Трясясь всем телом, подавляя этот откуда-то прихлынувший в теплой избе озноб, он вдруг сказал не своим голосом:
— Да нет, это ошибка! Звонят тут ночью, людям спать не дают! Бабушка и мама задвигались по избе, сначала механически, скованные
и молчаливые, потом их постепенно отпустило, они завздыхали, заговорили на свои хозяйственные женские темы, велев Глебке еще поспать — было ведь очень рано, где-то, наверное, половина шестого.
Он отвернулся к стене, натянул одеяло, и там, под одеялом, трясущимися пальцами набрал номер Бориса.
Телефон сработал, послышались четкие длинные гудки, и вдруг — сумасшествие какое-то! — он услышал голос майора Хаджанова:
— Алё, — сказал тот, — говори, пожалуйста!
— Мне Бориса, —
— Ох-хо-хо! — вздохнул будто бы с сочувствием голос на другом краю мира. — Будет тебе твой Борис!
И телефон странно щелкнул. Нет, его не отключили — Глебке показалось, что по нему чем-то тяжелым стукнули: послышался шум, треск, какие-то дальние голоса. Потом все стихло.
Глеб лежал под одеялом, жадно вслушиваясь в умолкший телефон, прижимая его к уху. Потом снова набрал номер — красивый женский голос ответил, что абонент недоступен.
С тем же результатом набрал еще раз, еще и еще…
Его теперь всерьез трясло. Он был готов заплакать от бессилия. И еще ему требовалось кому-нибудь обо всем рассказать.
Но сказать маме и бабушке было немыслимо — что с ними будет? Особенно с бабушкой? Да и мама не железная, а главное, что они смогут поделать? Куда звонить, к кому обращаться? Кто вообще должен что-то сказать в таком случае? Военкомат? Кто, кто?
Глебка вспомнил, что голос человека, ответившего ему, был похож на голос Хаджанова. Его подкинуло на постели. Он встал, принялся быстро
одеваться, на удивленные вопросы женщин ответил, что обещал, да забыл повстречаться с Хаджановым, который просил непременно зайти, — в общем, плел не шибко складно и довольно убого, спросив, как бы между прочим, маму, мол, верно ли, что Хаджанов теперь ночует не в тире, а в том некрасивом доме, который построили приезжие на месте голубого домика Яковлевны.

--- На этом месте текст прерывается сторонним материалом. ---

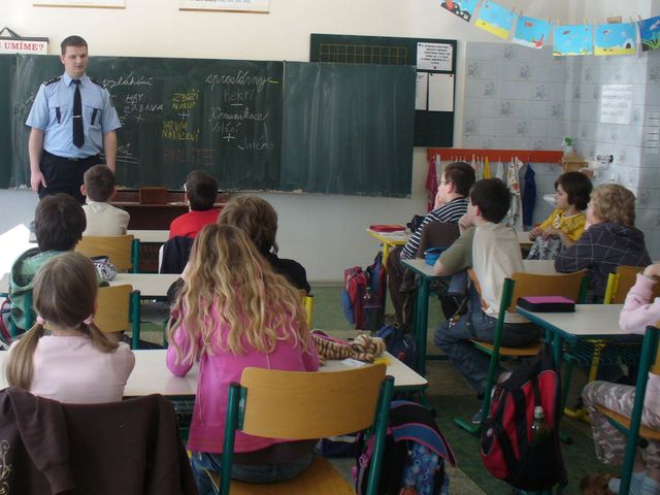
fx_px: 705
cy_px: 248
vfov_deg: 38.7
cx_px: 330
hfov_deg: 50.1
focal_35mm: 37
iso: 80
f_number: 2.8
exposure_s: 1/60
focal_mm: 6.1
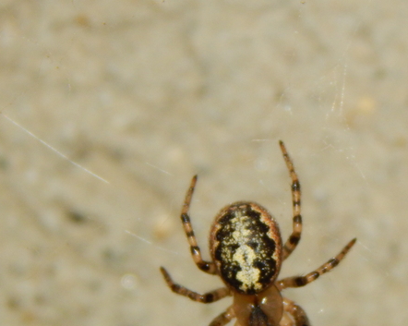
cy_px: 287
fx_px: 4139
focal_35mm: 343
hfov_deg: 5.6
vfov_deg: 4.5
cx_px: 332
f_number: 10.5
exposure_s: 1/30
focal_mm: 32.8
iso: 200
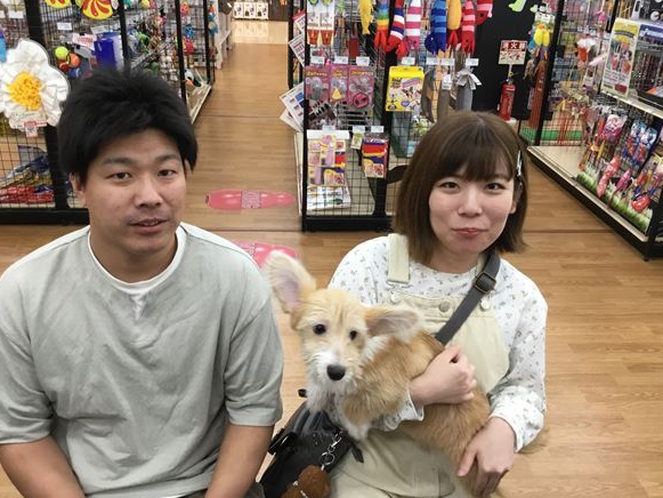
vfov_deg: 44.2
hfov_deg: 56.8
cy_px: 246
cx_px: 326
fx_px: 613
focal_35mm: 32
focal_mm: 3.3
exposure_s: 1/33
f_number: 2.4
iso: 100
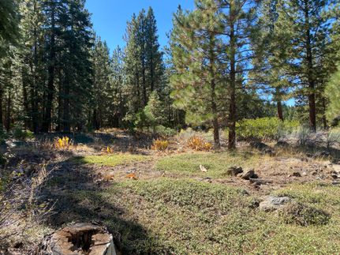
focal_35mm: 26
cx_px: 170
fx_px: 255
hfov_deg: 67.3
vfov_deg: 53.0
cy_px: 128
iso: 32
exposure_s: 1/877
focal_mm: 4.25
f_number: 1.8
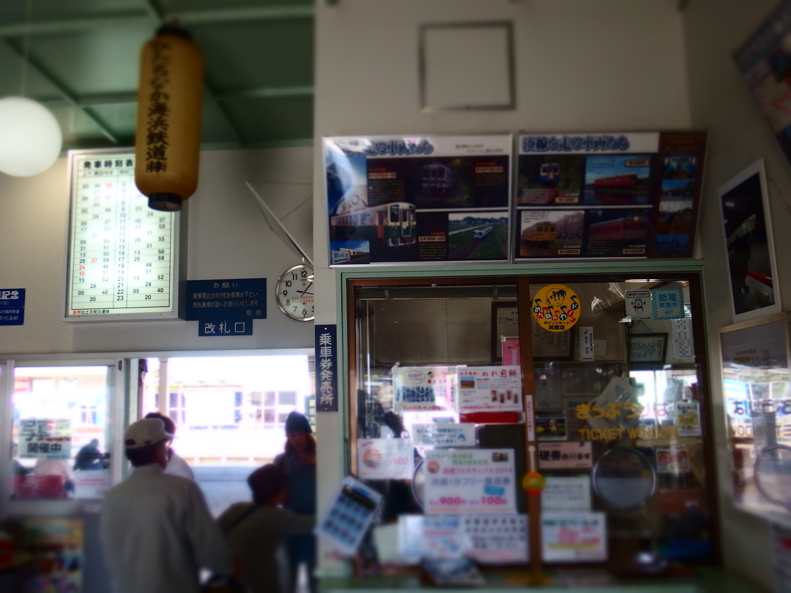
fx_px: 731
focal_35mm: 32
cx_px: 396
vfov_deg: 44.2
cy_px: 296
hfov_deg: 56.8
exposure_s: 1/100
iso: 100
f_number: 2.5
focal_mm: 5.6
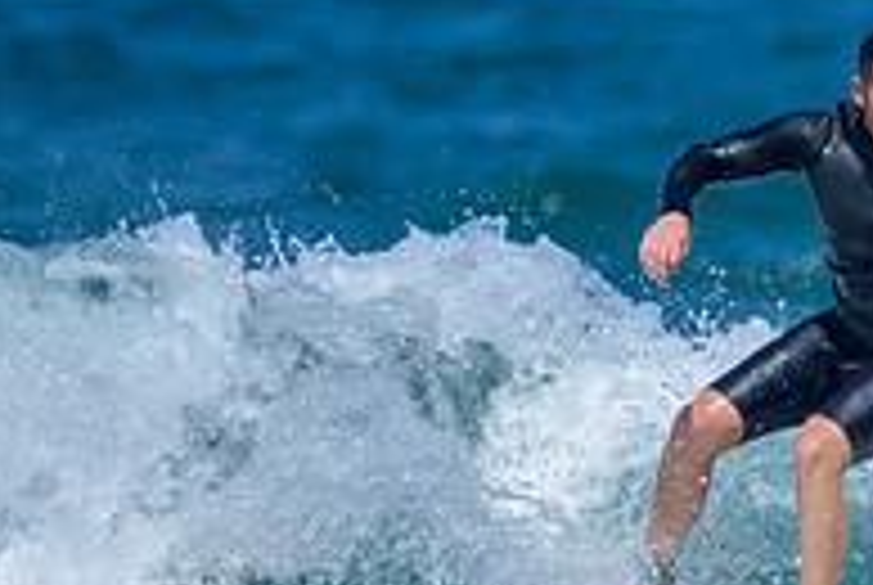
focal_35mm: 3033
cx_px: 972
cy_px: 500
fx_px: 73661
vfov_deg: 0.5
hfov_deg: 0.7
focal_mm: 800
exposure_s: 1/2500
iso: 320
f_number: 6.3
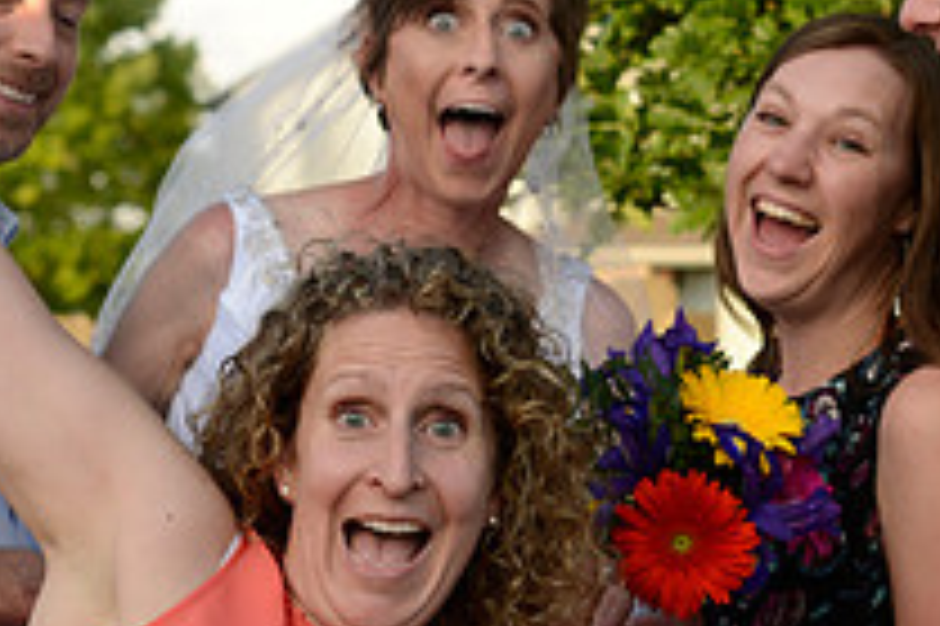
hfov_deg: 14.8
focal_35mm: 139
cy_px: 579
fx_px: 3626
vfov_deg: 9.8
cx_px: 598
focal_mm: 50
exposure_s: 1/400
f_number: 5
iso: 400
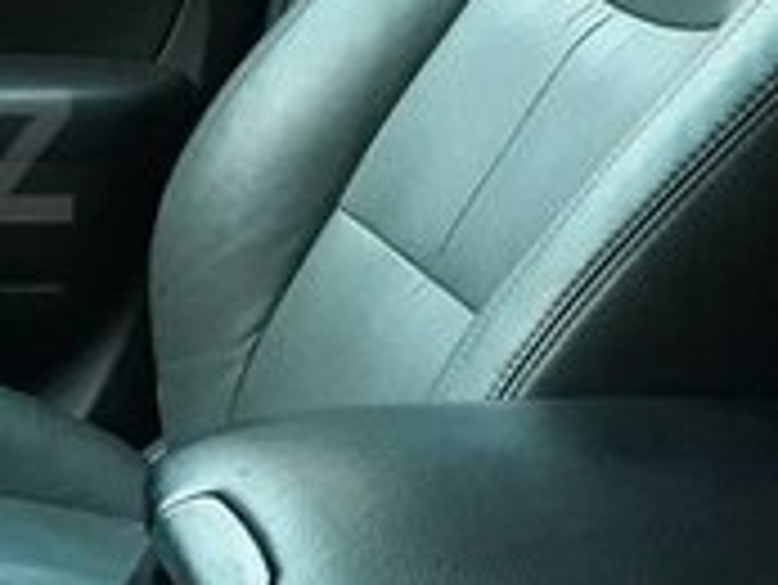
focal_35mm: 103
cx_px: -387
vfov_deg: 14.3
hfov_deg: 17.2
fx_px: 2317
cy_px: 155
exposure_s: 1/17
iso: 400
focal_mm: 3.6
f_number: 1.9
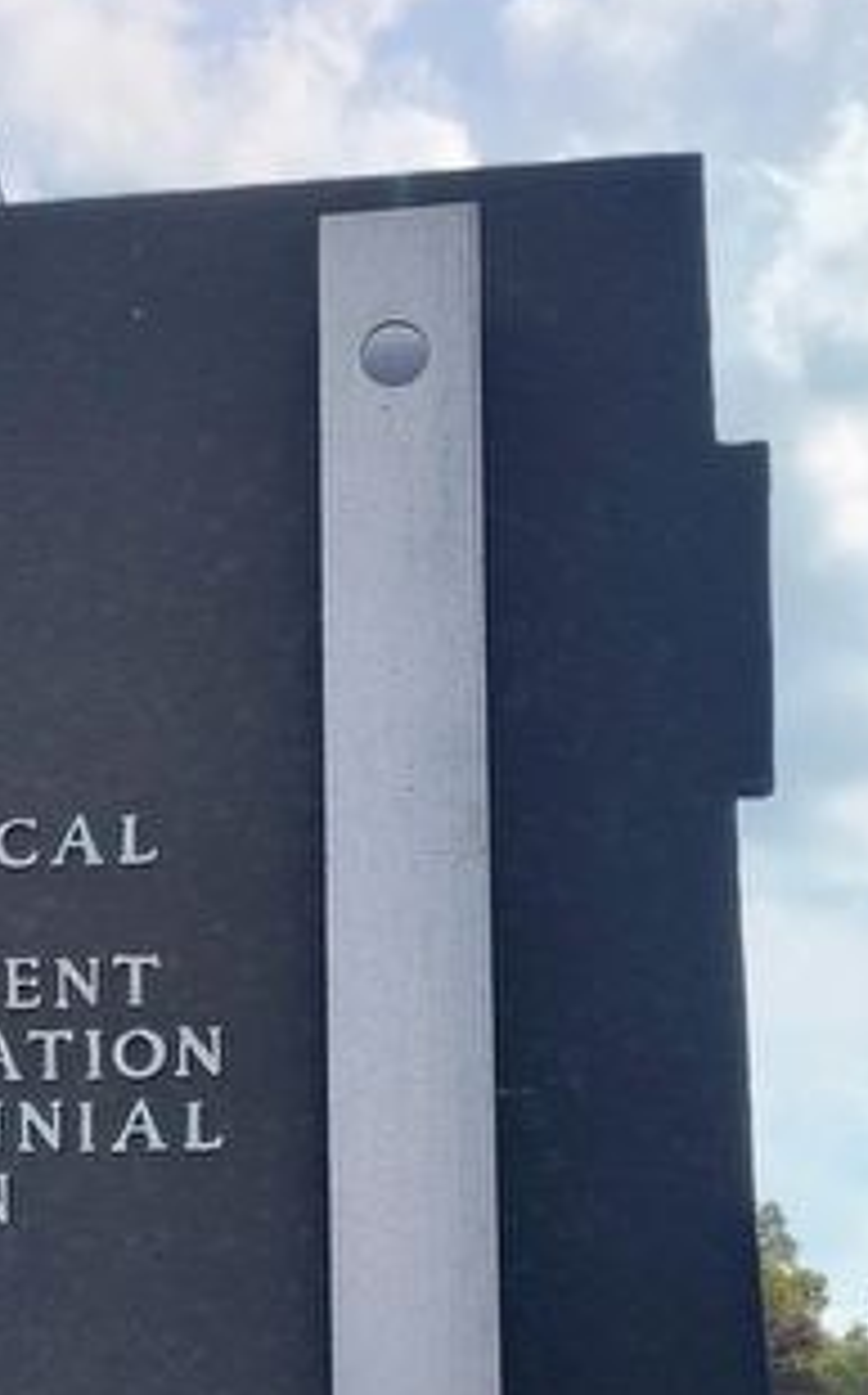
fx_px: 2391
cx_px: -90
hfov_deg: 19.7
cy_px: 1143
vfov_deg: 31.5
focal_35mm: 63
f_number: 1.8
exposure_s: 1/912
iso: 100
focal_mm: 5.56
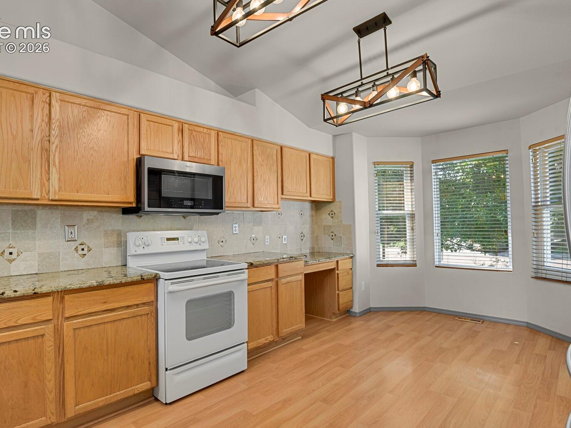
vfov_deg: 68.7
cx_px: 256
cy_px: 216
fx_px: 313
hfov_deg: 84.4
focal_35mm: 19
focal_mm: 17
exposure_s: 1.3
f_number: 6.3
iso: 250
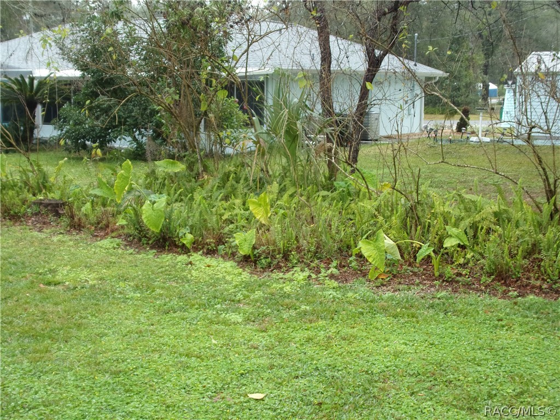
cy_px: 210
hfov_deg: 41.2
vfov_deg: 31.5
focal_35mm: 46
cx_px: 280
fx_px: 744
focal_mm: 8.3
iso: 80
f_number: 4.1
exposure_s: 1/42
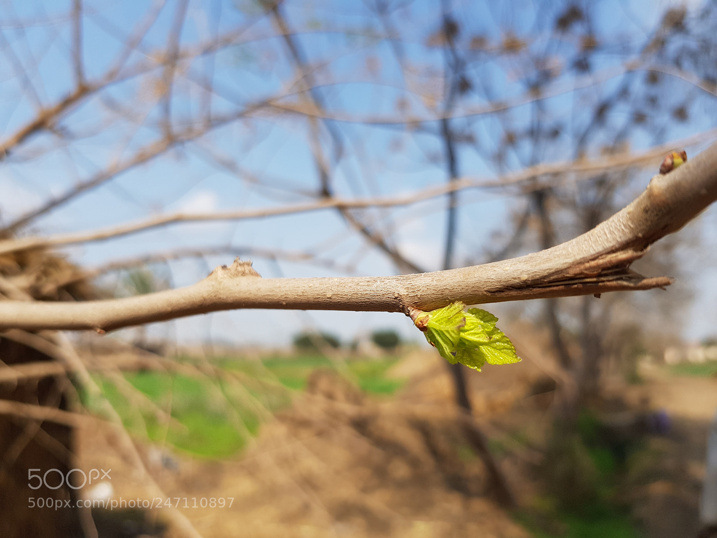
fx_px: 539
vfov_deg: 53.1
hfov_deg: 67.3
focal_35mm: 26
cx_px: 358
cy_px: 269
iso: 40
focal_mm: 4.2
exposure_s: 1/1776
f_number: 1.7
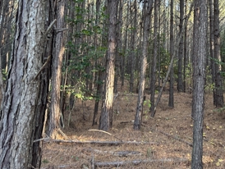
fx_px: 228
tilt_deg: +7.9
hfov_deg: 51.9
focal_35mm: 35
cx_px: 144
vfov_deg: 40.2
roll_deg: -3.2
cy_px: 56
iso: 250
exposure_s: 1/67
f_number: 1.78
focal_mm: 6.86
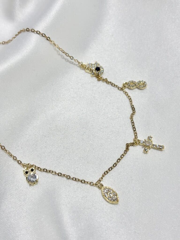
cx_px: 90
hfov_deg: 28.0
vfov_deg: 36.8
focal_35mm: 52
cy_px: 120
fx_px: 361
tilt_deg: -53.0
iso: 32
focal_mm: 5.96
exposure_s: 1/539
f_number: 1.6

Мама подтвердила, хотя и неуверенно, заметив при этом, что Хаджанов ночует в разных похожих домах, их теперь немало в городке, и чуть ли не один он и есть хозяин всех этих сооружений — так поговаривают его санаторские завистники. Но чаще всего бывает майор вроде бы — да, тут, в этом основательном кирпичном замке.
Теперь Глебке надлежало взять себя в руки. Он поел, оделся, перебрал в сумке учебники — все ли взял, и, подарив старшим легкомысленный гуд-бай, вышел за дверь.
Хаджанова он нашел там, где и предполагал. На стук, конечно, выглянул не он, а тот самый мальчонка с угольными глазами, и когда Глебка позвал майора, на минуту задержал взгляд, хотел что-то спросить, но сдержался и притворил дверь.
Михаил Гордеевич возник буквально через полминуты. Торопясь, обгоняя собственные слова, Глебка рассказал про рассветный звонок, про неузнаваемый голос Бориса — но он же назвал Глебку по имени! — и потом про голос, похожий на хаджановский. Про звук, похожий на удар, и наставшее затем молчание.
Майор поднял голову к небу, воскликнул растерянно:
— О, Аллах!
Потом посмотрел на Глеба.
— Ты теперь видишь, что отвечал не я? — спросил он всерьез и встре-воженно.
Глебка согласно моргнул.
— Ну, а где он, где? — майор нетерпеливо кивал головой.
— Как — где? В армии.
— Но где в армии? На какой территории? Чем занят?
Глеб рассказал, что письма приходят с номером полевой почты, и все. Боря никогда не писал, где находится.
— О, Аллах! — опять повторил Хаджанов. Теперь он не сводил глаз с младшего. Предложил:
— Давай к девяти пойдем в военкомат, скажем про звонок. Они сделают запрос. Но это по почте, сколько он пройдет туда да обратно! Целую вечность!